# [Task to complete]
When you print the records below, keep every word exact and leave out the images.

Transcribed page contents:

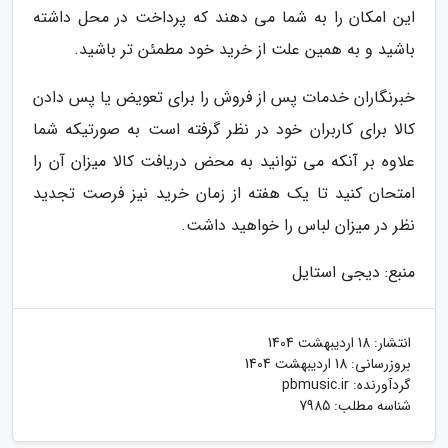
این امکان را به شما می دهند که پرداخت در محل داشته
باشید و به همین علت از خرید خود مطمئن تر باشید.
خبرنگاران خدمات پس از فروش را برای تعویض یا پس دادن
کالا برای کاربران خود در نظر گرفته است به صورتیکه شما
علاوه بر آنکه می توانید به محض دریافت کالا میزان آن را
امتحان کنید تا یک هفته از زمان خرید نیز فرصت تجدید
نظر در میزان لباس را خواهید داشت.
منبع: دیجی استایل
انتشار:
18 اردیبهشت 1404
بروزرسانی:
18 اردیبهشت 1404
گردآورنده:
pbmusic.ir
شناسه مطلب: 7985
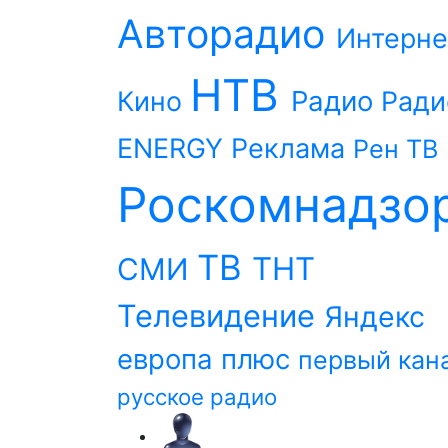
Авторадио
Интерне
НТВ
Радио
Кино
Ради
ENERGY
Реклама
Рен ТВ
Роскомнадзо
ТВ
ТНТ
СМИ
Телевидение
Яндекс
европа плюс
первый кан
русское радио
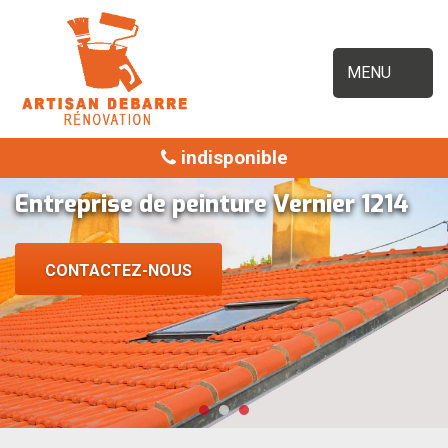
MENU
indisponible
Entreprise de peinture Vernier 1214
CONTACTEZ-NOUS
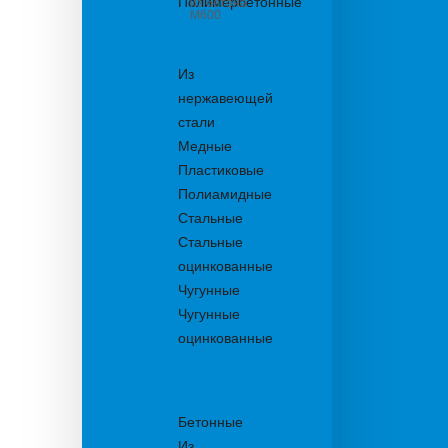
Полимербетонные
из бетона
М600
Решетки
водоприемные
Из
нержавеющей
стали
Медные
Пластиковые
Полиамидные
Стальные
Стальные
оцинкованные
Чугунные
Чугунные
оцинкованные
Решетки
дождеприемника
Бетонные
Из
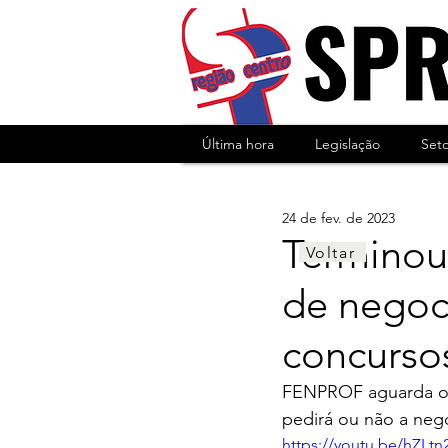
Última hora
Legislação
Set
24 de fev. de 2023
Terminou
Voltar
de negoc
concurso
FENPROF aguarda o en
pedirá ou não a neg
https://youtu.be/hZLt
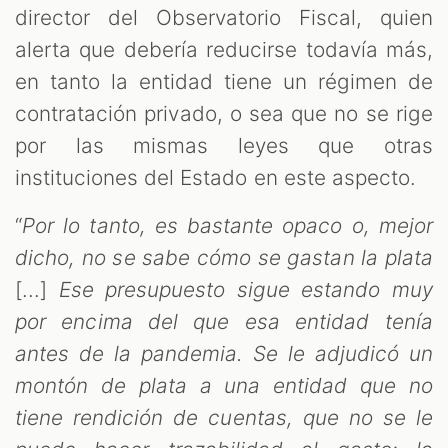
director del Observatorio Fiscal, quien
alerta que debería reducirse todavía más,
en tanto la entidad tiene un régimen de
contratación privado, o sea que no se rige
por las mismas leyes que otras
instituciones del Estado en este aspecto.
“
Por lo tanto, es bastante opaco o, mejor
dicho, no se sabe cómo se gastan la plata
[...]
Ese presupuesto sigue estando muy
por encima del que esa entidad tenía
antes de la pandemia. Se le adjudicó un
montón de plata a una entidad que no
tiene rendición de cuentas, que no se le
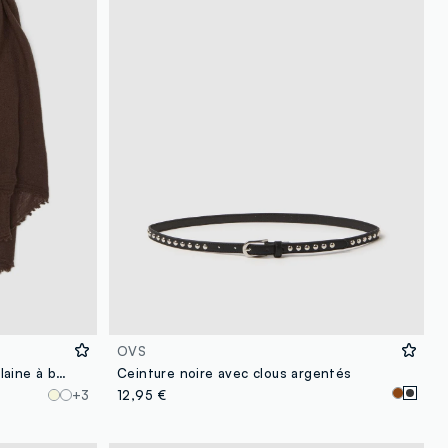
OVS
Écharpe marron en mélange de laine à bords frangés
Ceinture noire avec clous argentés
+3
12,95 €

# [Your response]
این امکان را به شما می دهند که پرداخت در محل داشته
باشید و به همین علت از خرید خود مطمئن تر باشید.
خبرنگاران خدمات پس از فروش را برای تعویض یا پس دادن
کالا برای کاربران خود در نظر گرفته است به صورتیکه شما
علاوه بر آنکه می توانید به محض دریافت کالا میزان آن را
امتحان کنید تا یک هفته از زمان خرید نیز فرصت تجدید
نظر در میزان لباس را خواهید داشت.
منبع: دیجی استایل
انتشار:
18 اردیبهشت 1404
بروزرسانی:
18 اردیبهشت 1404
گردآورنده:
pbmusic.ir
شناسه مطلب: 7985
Авторадио
Интерне
НТВ
Радио
Кино
Ради
ENERGY
Реклама
Рен ТВ
Роскомнадзо
ТВ
ТНТ
СМИ
Телевидение
Яндекс
европа плюс
первый кан
русское радио
MENU
indisponible
Entreprise de peinture Vernier 1214
CONTACTEZ-NOUS
Полимербетонные
из бетона
М600
Решетки
водоприемные
Из
нержавеющей
стали
Медные
Пластиковые
Полиамидные
Стальные
Стальные
оцинкованные
Чугунные
Чугунные
оцинкованные
Решетки
дождеприемника
Бетонные
Из
Última hora
Legislação
Set
24 de fev. de 2023
Terminou
Voltar
de negoc
concurso
FENPROF aguarda o en
pedirá ou não a neg
https://youtu.be/hZLt
director del Observatorio Fiscal, quien
alerta que debería reducirse todavía más,
en tanto la entidad tiene un régimen de
contratación privado, o sea que no se rige
por las mismas leyes que otras
instituciones del Estado en este aspecto.
“
Por lo tanto, es bastante opaco o, mejor
dicho, no se sabe cómo se gastan la plata
[...]
Ese presupuesto sigue estando muy
por encima del que esa entidad tenía
antes de la pandemia. Se le adjudicó un
montón de plata a una entidad que no
tiene rendición de cuentas, que no se le
OVS
Écharpe marron en mélange de laine à bords frangés
Ceinture noire avec clous argentés
+3
12,95 €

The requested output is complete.